Italian security consultancy Tiger Security’s Emanuele Gentili said the “wopbot” botnet is active and scanning the internet for vulnerable systems, including at the United States Department of Defence.
The botnet runs on Linux servers, named “wopbot” that uses the Bash Shellshock bug to auto-infect others, he said.
It has so far been used to launch a distributed denial of service attack against servers hosted by content delivery network Akamai, and is aiming for other targets, Gentili said.
The malware has conducted a massive scan on the United States Department of Defence internet protocol address range on port 23 TCP or Telnet “for brute force attack purposes,” he said.
Gentili said Tiger Security had contacted UK provider M247 and managed to get the wopbot botnet command and control system taken down from that network.

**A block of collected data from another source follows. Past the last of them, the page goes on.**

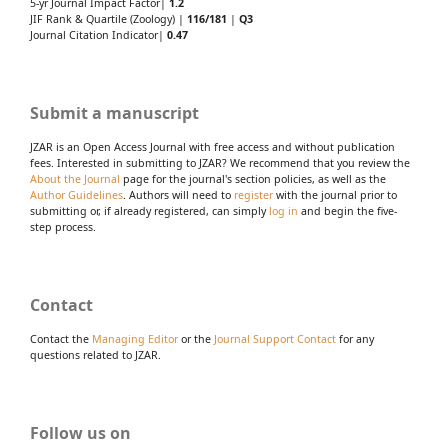
5-yr Journal Impact Factor|
1.2
JIF Rank & Quartile (Zoology) |
116/181
|
Q3
Journal Citation Indicator|
0.47
Submit a manuscript
JZAR is an Open Access Journal with free access and without publication
fees. Interested in submitting to JZAR? We recommend that you review the
About the Journal
page for the journal's section policies, as well as the
Author Guidelines
. Authors will need to
register
with the journal prior to
submitting or, if already registered, can simply
log in
and begin the five-
step process.
Contact
Contact the
Managing Editor
or the
Journal Support Contact
for any
questions related to JZAR.
Follow us on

The botmaster server for wopbot, which is hosted by US network Datawagon, is still distributing malware.
He thinks that the wopbot botnet will grow like topsy as it can infect more than 200,000 zombies in an hour or so.
The ‘Shellshock’ remotely exploitable vulnerability in the Bash Linux command-line shell was discovered yesterday, with researchers warning of its potential to become larger than the severe Heartbleed OpenSSL flaw uncovered earlier this year.
Millions of Apache webservers around the world could be at risk if their common gateway interface (CGI) scripts invoke Bash. The malware can also recruit Apple gear into the botnet without too many problems.